SELLING EBOOKS
25 January, 2013 | By Goldie Alexander
There’s never been a time when it’s harder to get publishers to take on unknown authors. Most seem to be waiting for the next JK Rowling to come along. The biggest selling book today is ‘fem porn’, and it’s not high literature. The major advantage is that it is easily read on tablets and iPhones. I enjoy picturing po-faced commuters reading hi jinks porn as they head to their dreary jobs in banks and IT companies. When I was a kid we read comics. Is this the contemporary adult equivalent?
So what about the unknown writer who wants to publish? The answer seems to be ebooks. But unless this is under the auspices of a big company, it has the unfortunate flavour of being ‘vanity published.’ Vanity publishing has a bad name because sometimes money has been saved on editing and interesting covers. It is assumed that if a book hasn’t been picked up by a well known publisher that it can’t be any good. Rest assured that publishers don’t always know what they are doing. One reader for a distinguished firm once told me that she had never ever recommended anything in case she made a mistake.

■ **Exercise**
Restate the post about selling ebooks from "So what about" to "made a mistake.", renaming "ebooks" to "e-books".

■ **Source data**
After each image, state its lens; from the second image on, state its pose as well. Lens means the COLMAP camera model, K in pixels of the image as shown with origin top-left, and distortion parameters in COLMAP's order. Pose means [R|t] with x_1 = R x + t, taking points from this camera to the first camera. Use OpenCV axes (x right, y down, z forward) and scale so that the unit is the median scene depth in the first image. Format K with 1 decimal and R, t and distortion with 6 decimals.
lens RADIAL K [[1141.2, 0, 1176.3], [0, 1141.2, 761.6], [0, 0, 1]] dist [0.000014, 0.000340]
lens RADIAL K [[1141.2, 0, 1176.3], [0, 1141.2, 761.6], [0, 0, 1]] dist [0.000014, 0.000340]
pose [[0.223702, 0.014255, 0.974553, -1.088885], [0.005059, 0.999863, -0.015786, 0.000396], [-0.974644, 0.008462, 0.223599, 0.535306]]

■ **Answer section**
So what about the unknown writer who wants to publish? The answer seems to be e-books. But unless this is under the auspices of a big company, it has the unfortunate flavour of being ‘vanity published.’ Vanity publishing has a bad name because sometimes money has been saved on editing and interesting covers. It is assumed that if a book hasn’t been picked up by a well known publisher that it can’t be any good. Rest assured that publishers don’t always know what they are doing. One reader for a distinguished firm once told me that she had never ever recommended anything in case she made a mistake.